I move further towards the front and come across the second from-scratch comb that they’ve built since the cutout. This one is much larger than the other one, and very fully occupied with freshly capped brood. It’s got very good form and is very evenly attached to the top-bar. It’s so satisfying seeing them building new combs exactly where I want them to – on the top-bar centered on the comb-guide. I hear so many stories of cross-combing problems and was worried that I would have to deal with that too. So far, no cross-combing. Cross-combing is where they build comb at an angle that crosses more than one top-bar rather than centered on a single top-bar. That makes it a pain to manage the bees that way. But mine are still very evenly spaced and very straight, thankfully.
The next one is a goobered up comb that isn’t attached well to the top-bar. It used to be at the very front, right by the entrances. I had to cut it from the end as well as from the side-walls to move it back and insert a blank spacer in. It’s a rather ugly comb but a large one and one that is very fully populated by bees and brood. I want to be rid of it and hopefully will be able to move it back and away from the brood combs so that it will stop being used for brood and be used for honey instead, where I’ll then be able to remove it after every capped brood has hatched from it. I’ll probably start that process next week. Once that is removed, I’ll have no complaints over ugly combs.
That was basically it. I started moving the top-bars carefully back into their original their positions, being careful not to squish any bees. You gotta be slow and conscious of where the bees are. In all the times I’ve been in my hive, I think I only squished one bee. That made me even more determined to watch what I’m doing much more carefully. A dead bee gathers no nectar.
Fortunately, while the bees were just a little more irate today than normal and I had problems keeping my smoker lit, the inspection was rather peaceful. I hope they continue to be this way as the hive grows and as I get more hives. Soon I hope to use just the veil rather than getting suited up. Poly/cotton or no – that suit gets hot in the Texas sun.

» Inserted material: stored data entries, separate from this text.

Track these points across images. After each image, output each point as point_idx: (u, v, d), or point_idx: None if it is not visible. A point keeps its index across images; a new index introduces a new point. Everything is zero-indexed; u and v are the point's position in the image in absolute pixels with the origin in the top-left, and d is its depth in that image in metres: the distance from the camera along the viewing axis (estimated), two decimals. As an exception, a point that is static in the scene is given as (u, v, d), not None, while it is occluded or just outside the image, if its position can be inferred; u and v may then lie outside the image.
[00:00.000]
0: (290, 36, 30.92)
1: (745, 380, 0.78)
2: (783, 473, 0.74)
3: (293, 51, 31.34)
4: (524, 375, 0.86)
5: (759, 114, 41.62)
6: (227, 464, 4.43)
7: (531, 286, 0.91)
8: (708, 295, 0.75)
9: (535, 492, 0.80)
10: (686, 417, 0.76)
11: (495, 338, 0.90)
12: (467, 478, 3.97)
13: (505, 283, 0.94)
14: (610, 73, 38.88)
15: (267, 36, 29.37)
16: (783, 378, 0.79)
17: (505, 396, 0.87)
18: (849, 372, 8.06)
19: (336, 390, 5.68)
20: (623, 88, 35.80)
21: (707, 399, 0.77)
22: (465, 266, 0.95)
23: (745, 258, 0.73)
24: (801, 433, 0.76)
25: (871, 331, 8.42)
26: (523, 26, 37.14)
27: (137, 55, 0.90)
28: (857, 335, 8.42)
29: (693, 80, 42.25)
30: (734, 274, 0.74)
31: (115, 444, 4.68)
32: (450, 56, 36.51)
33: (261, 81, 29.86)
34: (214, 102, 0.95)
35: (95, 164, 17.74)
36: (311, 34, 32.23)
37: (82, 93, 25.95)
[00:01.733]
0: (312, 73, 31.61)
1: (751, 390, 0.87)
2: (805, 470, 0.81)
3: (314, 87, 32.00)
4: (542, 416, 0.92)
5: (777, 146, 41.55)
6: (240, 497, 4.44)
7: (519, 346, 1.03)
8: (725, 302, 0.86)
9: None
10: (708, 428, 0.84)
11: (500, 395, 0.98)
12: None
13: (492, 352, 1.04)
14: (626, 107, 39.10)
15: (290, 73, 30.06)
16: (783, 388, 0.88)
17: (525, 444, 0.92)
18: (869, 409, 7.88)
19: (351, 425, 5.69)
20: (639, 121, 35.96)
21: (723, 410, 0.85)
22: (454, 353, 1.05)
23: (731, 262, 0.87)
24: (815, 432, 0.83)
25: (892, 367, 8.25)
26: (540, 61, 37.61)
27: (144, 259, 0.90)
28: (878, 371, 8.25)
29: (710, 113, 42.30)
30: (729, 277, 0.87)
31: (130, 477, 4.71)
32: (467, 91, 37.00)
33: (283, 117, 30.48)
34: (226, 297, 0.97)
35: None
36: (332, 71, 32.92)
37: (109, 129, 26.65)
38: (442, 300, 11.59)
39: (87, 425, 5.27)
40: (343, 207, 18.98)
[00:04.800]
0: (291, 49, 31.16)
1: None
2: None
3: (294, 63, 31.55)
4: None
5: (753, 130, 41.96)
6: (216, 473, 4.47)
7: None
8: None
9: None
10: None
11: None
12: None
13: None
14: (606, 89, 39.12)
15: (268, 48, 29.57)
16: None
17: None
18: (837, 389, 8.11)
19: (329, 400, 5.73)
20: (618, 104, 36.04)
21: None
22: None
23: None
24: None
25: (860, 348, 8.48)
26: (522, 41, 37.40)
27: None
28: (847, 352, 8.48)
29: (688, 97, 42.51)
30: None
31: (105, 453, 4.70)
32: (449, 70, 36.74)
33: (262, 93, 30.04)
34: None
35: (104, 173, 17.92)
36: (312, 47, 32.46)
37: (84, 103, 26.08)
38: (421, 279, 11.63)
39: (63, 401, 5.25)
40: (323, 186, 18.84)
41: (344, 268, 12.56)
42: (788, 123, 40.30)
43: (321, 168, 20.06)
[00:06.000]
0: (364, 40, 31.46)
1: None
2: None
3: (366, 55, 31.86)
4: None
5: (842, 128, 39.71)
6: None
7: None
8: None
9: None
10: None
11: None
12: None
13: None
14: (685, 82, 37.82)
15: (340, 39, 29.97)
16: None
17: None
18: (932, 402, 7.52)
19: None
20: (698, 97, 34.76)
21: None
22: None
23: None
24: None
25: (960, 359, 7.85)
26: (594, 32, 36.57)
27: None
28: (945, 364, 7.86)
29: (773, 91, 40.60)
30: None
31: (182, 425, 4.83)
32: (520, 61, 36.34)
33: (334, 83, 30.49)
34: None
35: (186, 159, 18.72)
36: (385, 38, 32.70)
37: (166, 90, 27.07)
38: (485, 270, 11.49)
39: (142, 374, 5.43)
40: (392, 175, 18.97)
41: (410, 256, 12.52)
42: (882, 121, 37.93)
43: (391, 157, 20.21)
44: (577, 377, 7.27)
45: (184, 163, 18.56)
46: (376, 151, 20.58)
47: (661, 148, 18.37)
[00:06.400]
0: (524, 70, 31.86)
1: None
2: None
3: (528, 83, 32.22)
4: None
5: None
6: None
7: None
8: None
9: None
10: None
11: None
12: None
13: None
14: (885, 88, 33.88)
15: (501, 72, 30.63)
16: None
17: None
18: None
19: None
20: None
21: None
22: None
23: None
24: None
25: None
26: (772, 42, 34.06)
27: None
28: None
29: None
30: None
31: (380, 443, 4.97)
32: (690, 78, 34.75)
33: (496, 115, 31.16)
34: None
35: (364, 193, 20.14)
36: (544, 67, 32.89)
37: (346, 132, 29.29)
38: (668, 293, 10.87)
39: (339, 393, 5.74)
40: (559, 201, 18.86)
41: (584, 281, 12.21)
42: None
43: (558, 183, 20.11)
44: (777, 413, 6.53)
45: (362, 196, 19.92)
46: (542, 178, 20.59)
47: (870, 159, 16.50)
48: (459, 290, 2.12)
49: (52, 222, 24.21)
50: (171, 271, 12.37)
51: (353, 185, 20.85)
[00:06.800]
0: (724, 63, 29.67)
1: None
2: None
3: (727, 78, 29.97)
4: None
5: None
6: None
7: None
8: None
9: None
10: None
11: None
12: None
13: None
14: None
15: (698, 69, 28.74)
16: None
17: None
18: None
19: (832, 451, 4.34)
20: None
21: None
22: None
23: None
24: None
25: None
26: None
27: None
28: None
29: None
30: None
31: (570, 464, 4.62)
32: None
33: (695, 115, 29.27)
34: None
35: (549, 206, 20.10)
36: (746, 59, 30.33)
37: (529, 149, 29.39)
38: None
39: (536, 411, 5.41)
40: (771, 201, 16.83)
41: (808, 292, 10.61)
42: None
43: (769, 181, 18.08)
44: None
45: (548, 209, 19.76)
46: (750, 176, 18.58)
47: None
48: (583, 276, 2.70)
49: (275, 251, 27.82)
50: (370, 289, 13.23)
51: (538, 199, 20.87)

But in this inspection I was able to verify that the queen is happy and laying, that the brood-combs were starting to move further back, that the bees were storing up honey, that I need to remove an ugly comb and that I can safely remove any remaining strings tying the brood-combs from the cutout. I counted 6 brood-combs with two of them newly drawn, and a dedicated honey-comb, oddly placed between two brood-combs. I’m sure they’ll draw it out soon and turn it into a brood-comb tho. The Spring buildup is doing rather well, it looks. My next inspection will have a to-do list based on this inspection. I’m looking forward to cracking open the hive again!